[DATA TO PROCESS — start]

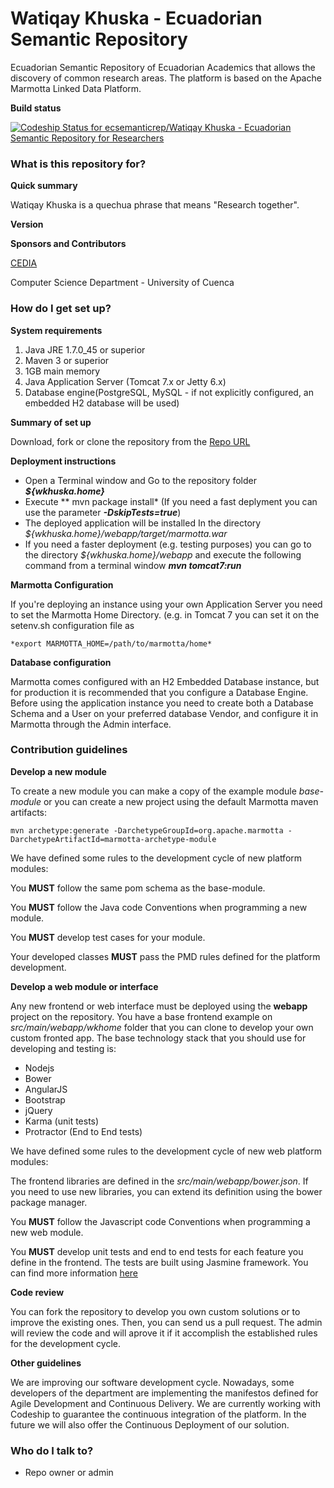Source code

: # Watiqay Khuska - Ecuadorian Semantic Repository  #

Ecuadorian Semantic Repository of Ecuadorian Academics that allows the discovery of common research areas. The platform is based on the Apache Marmotta Linked Data Platform.

**Build status**

[ ![Codeship Status for ecsemanticrep/Watiqay Khuska - Ecuadorian Semantic Repository for Researchers](https://codeship.com/projects/0d959b00-d4a7-0132-6a34-36f9dbaf1c0b/status?branch=master)](https://codeship.com/projects/77850)

### What is this repository for? ###

**Quick summary**

Watiqay Khuska is a quechua phrase that means "Research together". 

**Version**


**Sponsors and Contributors**

[CEDIA](https://www.cedia.org.ec)

Computer Science Department - University of Cuenca

### How do I get set up? ###

**System requirements**

1. Java JRE 1.7.0_45 or superior
2. Maven 3 or superior
3. 1GB main memory
4. Java Application Server (Tomcat 7.x or Jetty 6.x)
5. Database engine(PostgreSQL, MySQL - if not explicitly configured, an embedded H2 database will be used)

**Summary of set up**

Download, fork or clone the repository from the [Repo URL](https://santteegt@bitbucket.org/ecsemanticrep/watiqay-khuska-ecuadorian-semantic-repository-for-researchers.git)

**Deployment instructions**

* Open a Terminal window and Go to the repository folder ***${wkhuska.home}***
* Execute ** mvn package install* (If you need a fast deplyment you can use the parameter ***-DskipTests=true***)
* The deployed application will be installed In the directory *${wkhuska.home}/webapp/target/marmotta.war*
* If you need a faster deployment (e.g. testing purposes) you can go to the directory *${wkhuska.home}/webapp* and execute the following command from a terminal window ***mvn tomcat7:run***

**Marmotta Configuration**

If you're deploying an instance using your own Application Server you need to set the Marmotta Home Directory. (e.g. in Tomcat 7 you can set it on the setenv.sh configuration file as 
    
    *export MARMOTTA_HOME=/path/to/marmotta/home*

**Database configuration**

Marmotta comes configured with an H2 Embedded Database instance, but for production it is recommended that you configure a Database Engine. Before using the application instance you need to create both a Database Schema and a User on your preferred database Vendor, and configure it in Marmotta through the Admin interface.


### Contribution guidelines ###

**Develop a new module**

To create a new module you can make a copy of the example module *base-module* or you can create a new project using the default Marmotta maven artifacts: 

    mvn archetype:generate -DarchetypeGroupId=org.apache.marmotta -DarchetypeArtifactId=marmotta-archetype-module 

We have defined some rules to the development cycle of new platform modules:

You **MUST** follow the same pom schema as the base-module.

You **MUST** follow the Java code Conventions when programming a new module.

You **MUST** develop test cases for your module.

Your developed classes **MUST** pass the  PMD rules defined for the platform development.

**Develop a web module or interface**

Any new frontend or web interface must be deployed using the **webapp** project on the repository. You have a base frontend example on *src/main/webapp/wkhome* folder that you can clone to develop your own custom fronted app. The base technology stack that you should use for developing and testing is:

* Nodejs
* Bower
* AngularJS
* Bootstrap
* jQuery
* Karma (unit tests)
* Protractor (End to End tests)

We have defined some rules to the development cycle of new web platform modules:

The frontend libraries are defined in the *src/main/webapp/bower.json*. If you need to use new libraries, you can extend its definition using the bower package manager.

You **MUST** follow the Javascript code Conventions when programming a new web module.

You **MUST** develop unit tests and end to end tests for each feature you define in the frontend. The tests are built using Jasmine framework. You can find more information [here](http://jasmine.github.io/)

**Code review**

You can fork the repository to develop you own custom solutions or to improve the existing ones. Then, you can send us a pull request. The admin will review the code and will aprove it if it accomplish the established rules for the development cycle.

**Other guidelines**

We are improving our software development cycle. Nowadays, some developers of the department are implementing the manifestos defined for Agile Development and Continuous Delivery. We are currently working with Codeship to guarantee the continuous integration of the platform. In the future we will also offer the Continuous Deployment of our solution.

### Who do I talk to? ###

* Repo owner or admin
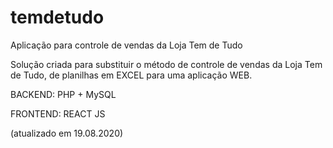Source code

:# temdetudo
Aplicação para controle de vendas da Loja Tem de Tudo

Solução criada para substituir o método de controle de vendas da Loja Tem de Tudo, de planilhas em EXCEL para uma aplicação WEB.

BACKEND:  PHP + MySQL

FRONTEND: REACT JS

(atualizado em 19.08.2020)
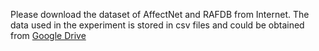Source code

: Please download the dataset of AffectNet and RAFDB from Internet. The data used in the experiment is stored in csv files and could be obtained from [Google Drive]()
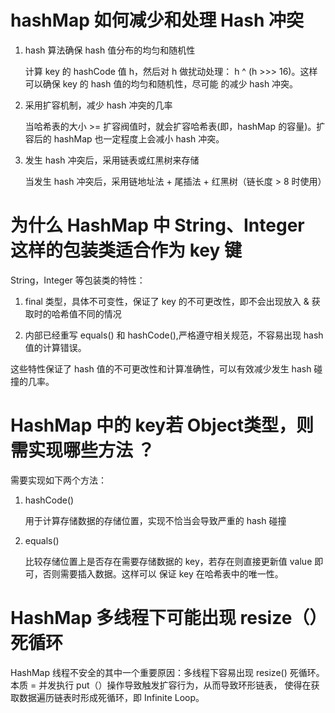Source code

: # hashMap 如何减少和处理 Hash 冲突

1. hash 算法确保 hash 值分布的均匀和随机性

   计算 key 的 hashCode 值 h，然后对 h 做扰动处理： h ^ (h >>> 16)。这样可以确保 key 的 hash 值的均匀和随机性，尽可能
   的减少 hash 冲突。


2. 采用扩容机制，减少 hash 冲突的几率

   当哈希表的大小 >= 扩容阀值时，就会扩容哈希表(即，hashMap 的容量)。扩容后的 hashMap 也一定程度上会减小 hash 冲突。


3. 发生 hash 冲突后，采用链表或红黑树来存储

   当发生 hash 冲突后，采用链地址法 + 尾插法 + 红黑树（链长度 > 8 时使用）

# 为什么 HashMap 中 String、Integer 这样的包装类适合作为 key 键

String，Integer 等包装类的特性：

1. final 类型，具体不可变性，保证了 key 的不可更改性，即不会出现放入 & 获取时的哈希值不同的情况

2. 内部已经重写 equals() 和 hashCode(),严格遵守相关规范，不容易出现 hash 值的计算错误。

这些特性保证了 hash 值的不可更改性和计算准确性，可以有效减少发生 hash 碰撞的几率。

#  HashMap 中的 key若 Object类型，则需实现哪些方法 ？

需要实现如下两个方法：

1. hashCode()

   用于计算存储数据的存储位置，实现不恰当会导致严重的 hash 碰撞 

2. equals()
   
   比较存储位置上是否存在需要存储数据的 key，若存在则直接更新值 value 即可，否则需要插入数据。这样可以
   保证 key 在哈希表中的唯一性。

# HashMap 多线程下可能出现 resize（）死循环

HashMap 线程不安全的其中一个重要原因：多线程下容易出现 resize() 死循环。本质 = 并发执行 put（）操作导致触发扩容行为，从而导致环形链表，
使得在获取数据遍历链表时形成死循环，即 Infinite Loop。
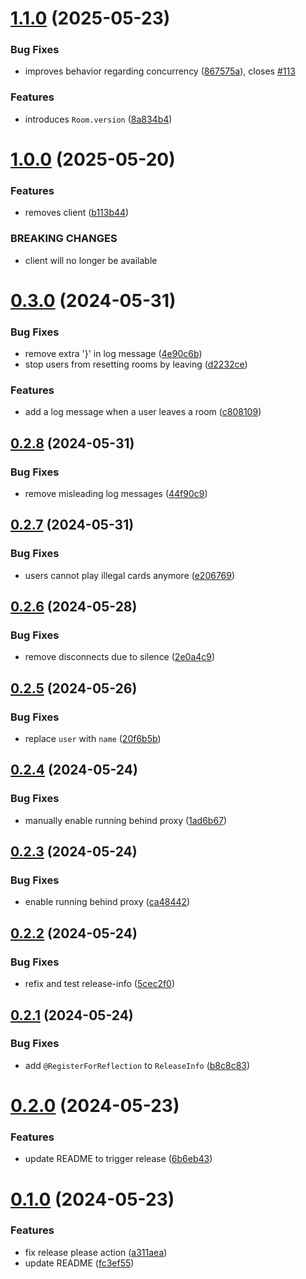 # [1.1.0](https://github.com/sne11ius/pp/compare/v1.0.0...v1.1.0) (2025-05-23)


### Bug Fixes

* improves behavior regarding concurrency ([867575a](https://github.com/sne11ius/pp/commit/867575a4ebd78f05abbefcab4ec577d45ee1ef9c)),
  closes [#113](https://github.com/sne11ius/pp/issues/113)


### Features

* introduces `Room.version` ([8a834b4](https://github.com/sne11ius/pp/commit/8a834b47a384220d9ac1c58a501cef0276023442))

# [1.0.0](https://github.com/sne11ius/pp/compare/v0.3.0...v1.0.0) (2025-05-20)


### Features

* removes client ([b113b44](https://github.com/sne11ius/pp/commit/b113b44b83d4f7cfc4f66753e5578c8aef5a7631))


### BREAKING CHANGES

* client will no longer be available

# [0.3.0](https://github.com/sne11ius/pp/compare/v0.2.8...v0.3.0) (2024-05-31)


### Bug Fixes

* remove extra '}' in log message ([4e90c6b](https://github.com/sne11ius/pp/commit/4e90c6b7b42f5f247fcea703cc31008c22487716))
* stop users from resetting rooms by leaving ([d2232ce](https://github.com/sne11ius/pp/commit/d2232cedf2fcec976d1fbd46570e5fb84d36adc4))


### Features

* add a log message when a user leaves a room ([c808109](https://github.com/sne11ius/pp/commit/c8081092e27eeba40e4b9b626f8366d28b177b7a))

## [0.2.8](https://github.com/sne11ius/pp/compare/v0.2.7...v0.2.8) (2024-05-31)


### Bug Fixes

* remove misleading log messages ([44f90c9](https://github.com/sne11ius/pp/commit/44f90c9b843a6c158dfb518a6b6d77595c77a2ad))

## [0.2.7](https://github.com/sne11ius/pp/compare/v0.2.6...v0.2.7) (2024-05-31)


### Bug Fixes

* users cannot play illegal cards anymore ([e206769](https://github.com/sne11ius/pp/commit/e206769fe837a6838fa7be64e610a10cd59e12f0))

## [0.2.6](https://github.com/sne11ius/pp/compare/v0.2.5...v0.2.6) (2024-05-28)


### Bug Fixes

* remove disconnects due to silence ([2e0a4c9](https://github.com/sne11ius/pp/commit/2e0a4c9182f00873afb7509b1fa568f1c18e8191))

## [0.2.5](https://github.com/sne11ius/pp/compare/v0.2.4...v0.2.5) (2024-05-26)


### Bug Fixes

* replace `user` with `name` ([20f6b5b](https://github.com/sne11ius/pp/commit/20f6b5b71c11dc5b35bc863ef8f1768c97e63c9e))

## [0.2.4](https://github.com/sne11ius/pp/compare/v0.2.3...v0.2.4) (2024-05-24)


### Bug Fixes

* manually enable running behind proxy ([1ad6b67](https://github.com/sne11ius/pp/commit/1ad6b67ee83aa73f37f6162121cf18aff0b20754))

## [0.2.3](https://github.com/sne11ius/pp/compare/v0.2.2...v0.2.3) (2024-05-24)


### Bug Fixes

* enable running behind proxy ([ca48442](https://github.com/sne11ius/pp/commit/ca48442d47b36a94ff4674ff17efcd9e1e965686))

## [0.2.2](https://github.com/sne11ius/pp/compare/v0.2.1...v0.2.2) (2024-05-24)


### Bug Fixes

* refix and test release-info ([5cec2f0](https://github.com/sne11ius/pp/commit/5cec2f0a9ce1094add30dd9847904c6ccb6ed4c2))

## [0.2.1](https://github.com/sne11ius/pp/compare/v0.2.0...v0.2.1) (2024-05-24)


### Bug Fixes

* add `@RegisterForReflection` to `ReleaseInfo` ([b8c8c83](https://github.com/sne11ius/pp/commit/b8c8c83243ffb77e00643215aa94634d179643ac))

# [0.2.0](https://github.com/sne11ius/pp/compare/v0.1.0...v0.2.0) (2024-05-23)


### Features

* update README to trigger release ([6b6eb43](https://github.com/sne11ius/pp/commit/6b6eb431d422373ce590003ef7eae1cb644c2a7c))

# [0.1.0](https://github.com/sne11ius/pp/compare/v0.0.1...v0.1.0) (2024-05-23)


### Features

* fix release please action ([a311aea](https://github.com/sne11ius/pp/commit/a311aea1efff592fa58a69a560b997e06d5eaecb))
* update README ([fc3ef55](https://github.com/sne11ius/pp/commit/fc3ef55b5174cc4546c7ae59269f751004cf4d38))
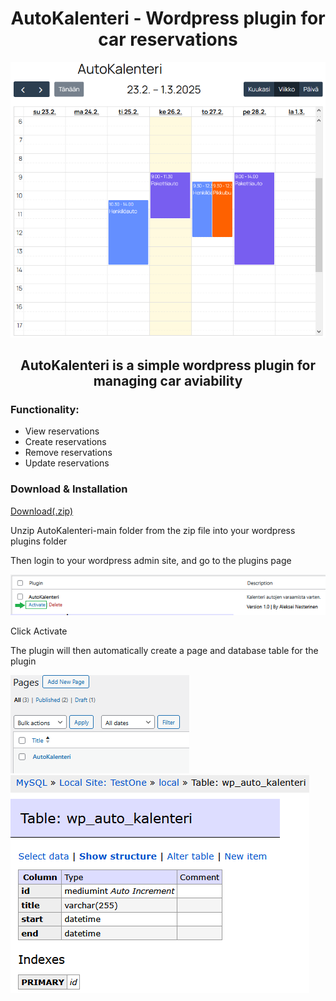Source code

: <h1 align="center"> AutoKalenteri - Wordpress plugin for car reservations </h1>

<p align="center"><img src="github/kalenteri.png"/></p>

<h2 align="center"> AutoKalenteri is a simple wordpress plugin for managing car aviability </h2>

<h3> Functionality: </h3>
<ul>
  <li>View reservations</li>
  <li>Create reservations</li>
  <li>Remove reservations</li>
  <li>Update reservations</li>
</ul>


<h3> Download & Installation </h3>
<a href="https://codeload.github.com/nesterinen/AutoKalenteri/zip/refs/heads/main"> Download(.zip) </a>
<p>Unzip AutoKalenteri-main folder from the zip file into your wordpress plugins folder</p>
<p>Then login to your wordpress admin site, and go to the plugins page</p>
<img src="github/wppluginmarked.png"/>
<p>Click Activate</p>
<p>The plugin will then automatically create a page and database table for the plugin</p>
<img src="github/wppages.png"/>
<img src="github/table.png"/>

[DATA TO PROCESS — finish]

- WHAT NEEDS TO BE DONE
From the data above, reproduce word for word the lines running from the line with "mvn archetype:generate -DarchetypeGroupId=org.apache.marmotta" to the line with "module or interface**", ends included.

- EXPECTED ANSWER
    mvn archetype:generate -DarchetypeGroupId=org.apache.marmotta -DarchetypeArtifactId=marmotta-archetype-module 

We have defined some rules to the development cycle of new platform modules:

You **MUST** follow the same pom schema as the base-module.

You **MUST** follow the Java code Conventions when programming a new module.

You **MUST** develop test cases for your module.

Your developed classes **MUST** pass the  PMD rules defined for the platform development.

**Develop a web module or interface**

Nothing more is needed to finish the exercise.